▶ Raw data
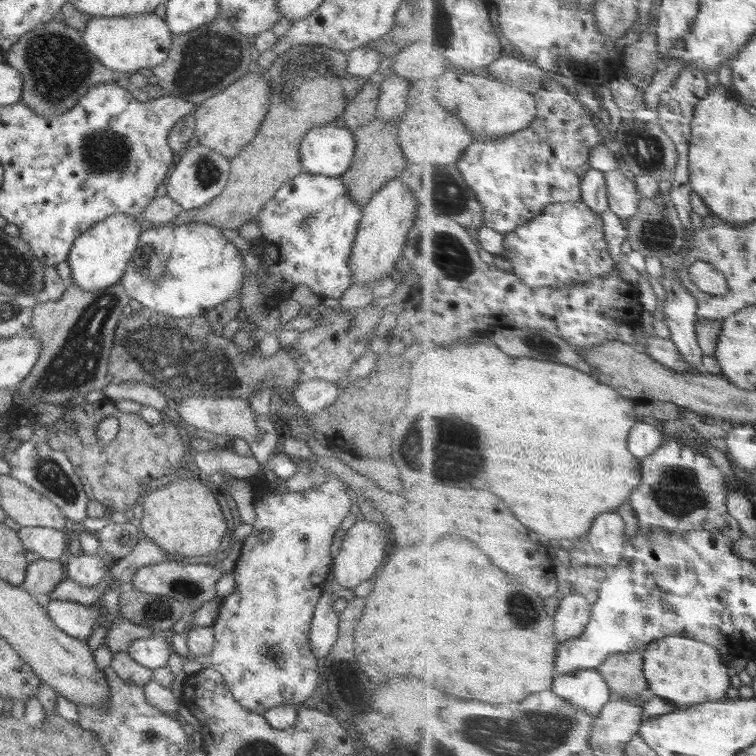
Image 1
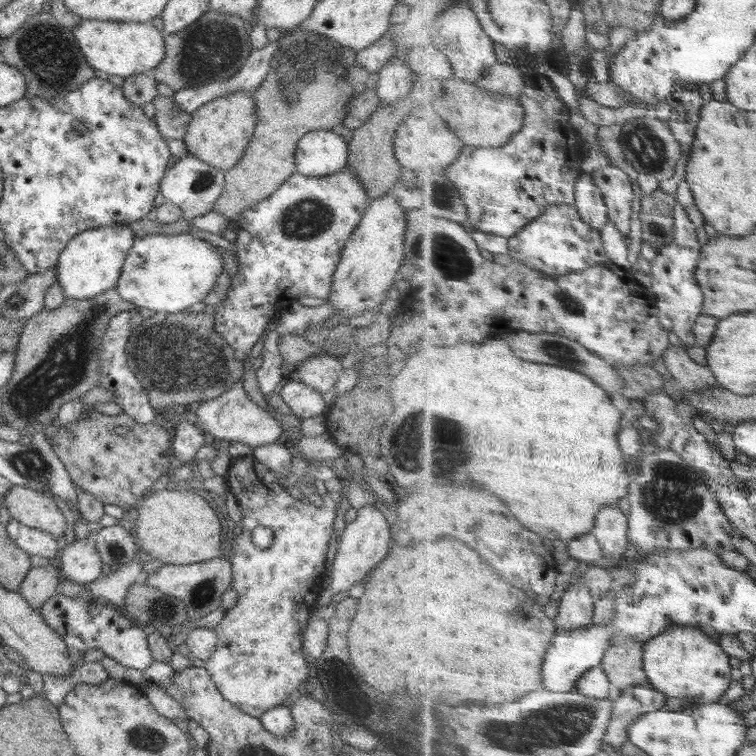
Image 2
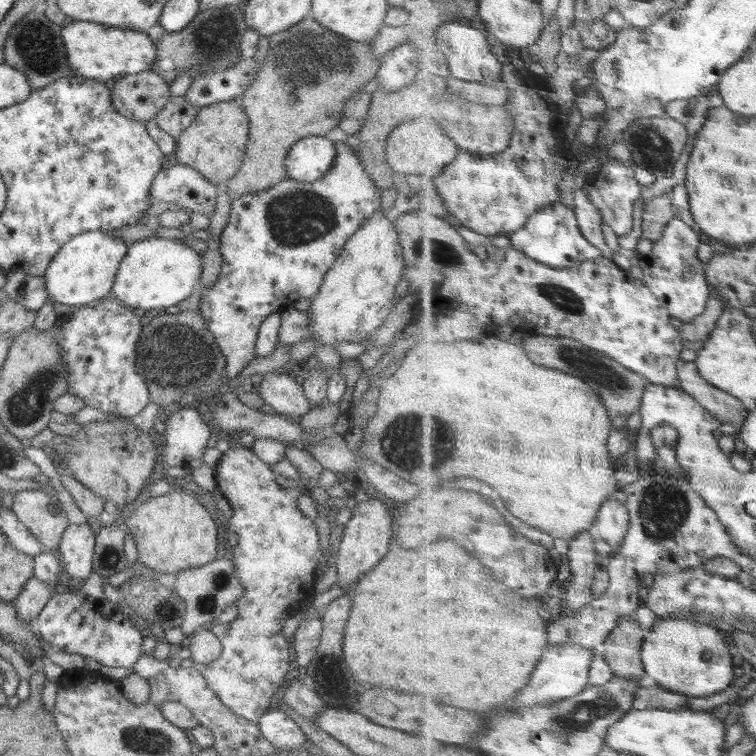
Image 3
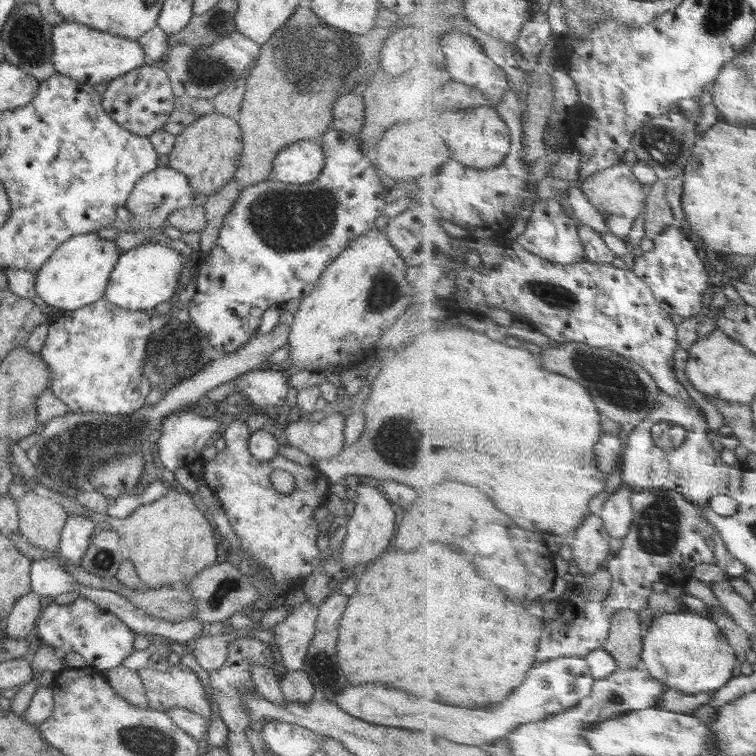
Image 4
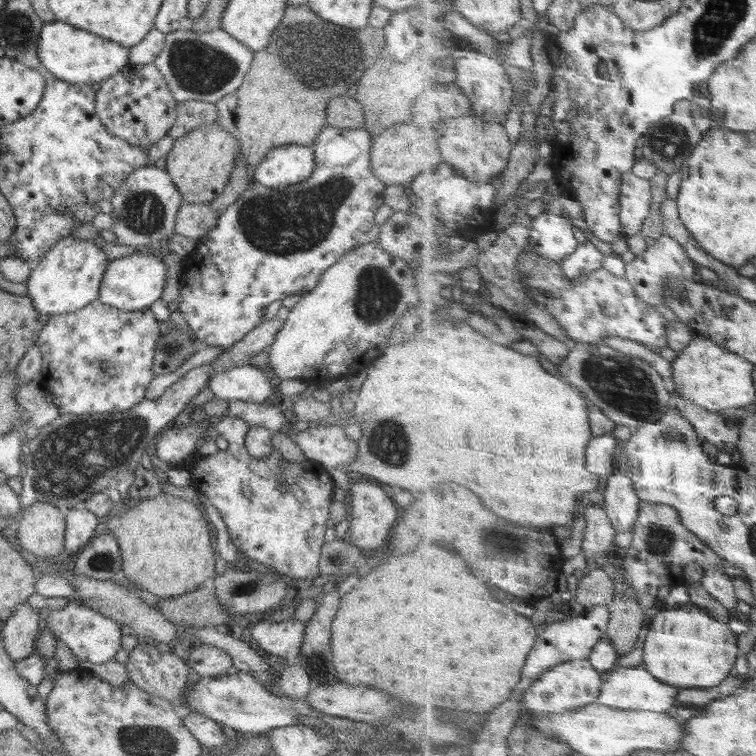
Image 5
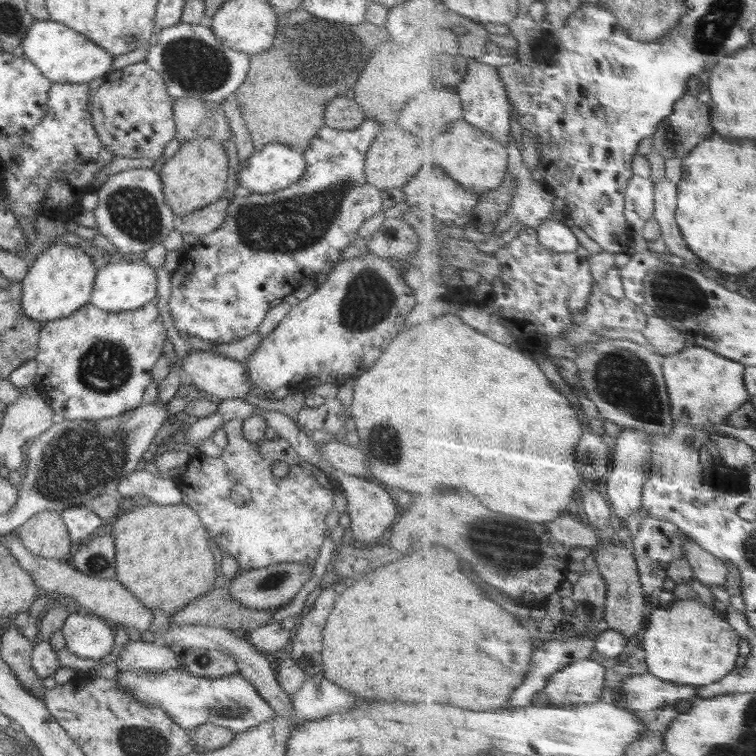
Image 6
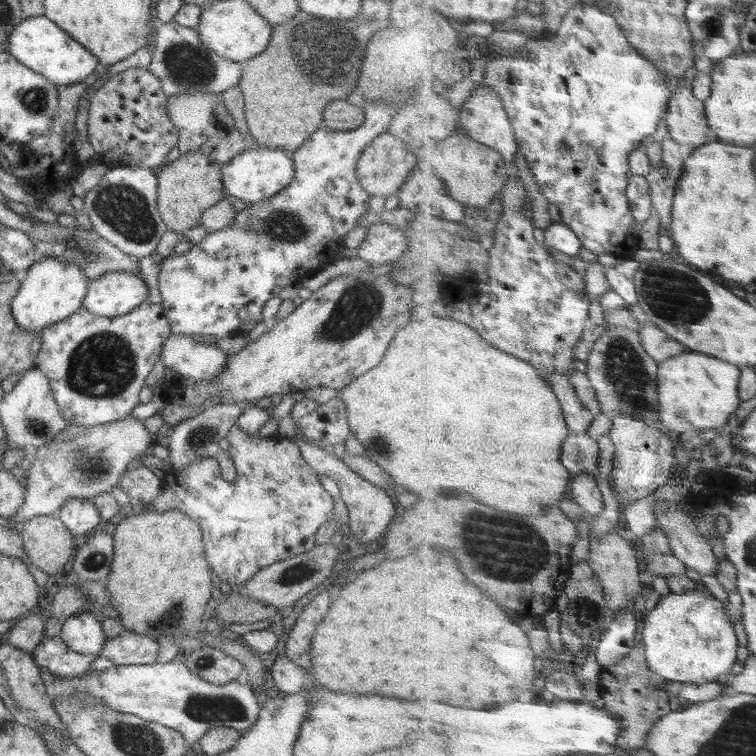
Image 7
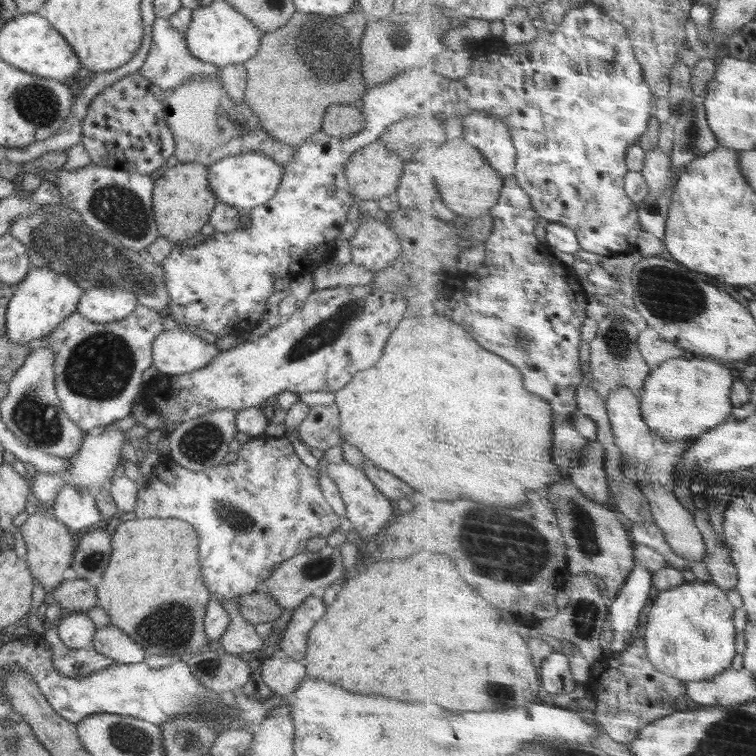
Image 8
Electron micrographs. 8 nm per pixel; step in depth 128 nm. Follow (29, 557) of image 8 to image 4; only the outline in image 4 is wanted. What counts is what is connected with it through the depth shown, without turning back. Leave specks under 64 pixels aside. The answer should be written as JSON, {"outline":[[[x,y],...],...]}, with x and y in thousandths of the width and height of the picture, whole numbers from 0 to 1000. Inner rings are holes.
{"outline":[[[40,646],[22,661],[26,705],[30,714],[61,730],[77,731],[89,679],[75,661]]]}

▶ Exercise
Could you write out every line above exactly as it stands, with no images?

▶ Task solution
Image 1
Image 2
Image 3
Image 4
Image 5
Image 6
Image 7
Image 8
Electron micrographs. 8 nm per pixel; step in depth 128 nm. Follow (29, 557) of image 8 to image 4; only the outline in image 4 is wanted. What counts is what is connected with it through the depth shown, without turning back. Leave specks under 64 pixels aside. The answer should be written as JSON, {"outline":[[[x,y],...],...]}, with x and y in thousandths of the width and height of the picture, whole numbers from 0 to 1000. Inner rings are holes.
{"outline":[[[40,646],[22,661],[26,705],[30,714],[61,730],[77,731],[89,679],[75,661]]]}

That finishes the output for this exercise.